### WORK TASK
Report the number of lines below in which the word "string" occurs. Nothing else is needed.

### ENTRIES PROVIDED
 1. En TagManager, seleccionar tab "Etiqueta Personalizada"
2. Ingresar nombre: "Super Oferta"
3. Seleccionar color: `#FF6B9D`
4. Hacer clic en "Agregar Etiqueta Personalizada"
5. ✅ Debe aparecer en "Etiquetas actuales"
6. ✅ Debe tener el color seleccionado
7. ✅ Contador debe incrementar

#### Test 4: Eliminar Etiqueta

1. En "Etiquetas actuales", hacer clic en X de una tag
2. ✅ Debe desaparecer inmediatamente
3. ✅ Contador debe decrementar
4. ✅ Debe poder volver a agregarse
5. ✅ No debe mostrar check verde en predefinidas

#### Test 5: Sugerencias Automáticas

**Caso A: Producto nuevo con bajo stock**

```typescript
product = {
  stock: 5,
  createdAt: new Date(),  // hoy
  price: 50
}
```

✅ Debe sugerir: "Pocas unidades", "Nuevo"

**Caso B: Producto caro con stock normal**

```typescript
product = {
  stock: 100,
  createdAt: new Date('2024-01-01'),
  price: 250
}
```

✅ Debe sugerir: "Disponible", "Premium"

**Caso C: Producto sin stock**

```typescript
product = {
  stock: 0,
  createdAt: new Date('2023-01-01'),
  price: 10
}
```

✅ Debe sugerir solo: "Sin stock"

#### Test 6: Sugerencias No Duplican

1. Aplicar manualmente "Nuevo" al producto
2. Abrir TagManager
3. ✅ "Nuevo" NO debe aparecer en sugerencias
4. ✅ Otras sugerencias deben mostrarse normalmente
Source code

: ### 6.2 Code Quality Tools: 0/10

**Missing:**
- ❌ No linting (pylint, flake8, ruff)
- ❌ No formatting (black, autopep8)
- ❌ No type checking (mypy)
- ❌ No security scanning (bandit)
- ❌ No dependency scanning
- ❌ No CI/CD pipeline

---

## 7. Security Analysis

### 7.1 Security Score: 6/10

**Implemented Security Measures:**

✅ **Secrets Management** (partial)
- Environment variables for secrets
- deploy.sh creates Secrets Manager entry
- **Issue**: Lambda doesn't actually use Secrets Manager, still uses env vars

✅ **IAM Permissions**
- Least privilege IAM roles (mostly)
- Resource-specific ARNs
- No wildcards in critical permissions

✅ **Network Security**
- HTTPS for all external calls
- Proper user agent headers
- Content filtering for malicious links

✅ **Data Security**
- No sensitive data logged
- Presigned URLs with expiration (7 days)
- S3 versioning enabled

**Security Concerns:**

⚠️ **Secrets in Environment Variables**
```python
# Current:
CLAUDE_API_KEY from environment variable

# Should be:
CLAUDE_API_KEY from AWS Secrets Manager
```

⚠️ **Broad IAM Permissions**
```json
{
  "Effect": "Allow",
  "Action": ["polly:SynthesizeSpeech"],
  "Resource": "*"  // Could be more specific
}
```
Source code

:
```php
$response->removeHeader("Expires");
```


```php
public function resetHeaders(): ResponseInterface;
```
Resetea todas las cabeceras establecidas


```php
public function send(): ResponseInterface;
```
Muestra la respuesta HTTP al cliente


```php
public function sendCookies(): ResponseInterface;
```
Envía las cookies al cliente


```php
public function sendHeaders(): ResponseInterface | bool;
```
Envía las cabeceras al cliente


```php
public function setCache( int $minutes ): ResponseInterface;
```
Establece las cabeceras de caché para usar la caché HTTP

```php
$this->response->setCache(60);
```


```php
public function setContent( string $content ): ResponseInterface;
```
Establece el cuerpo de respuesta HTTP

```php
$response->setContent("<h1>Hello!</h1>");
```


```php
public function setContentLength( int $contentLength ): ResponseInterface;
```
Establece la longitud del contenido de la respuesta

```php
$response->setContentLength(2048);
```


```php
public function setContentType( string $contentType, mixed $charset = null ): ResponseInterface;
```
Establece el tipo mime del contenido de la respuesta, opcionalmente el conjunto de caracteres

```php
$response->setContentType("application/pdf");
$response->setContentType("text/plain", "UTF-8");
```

### THE ANSWER
2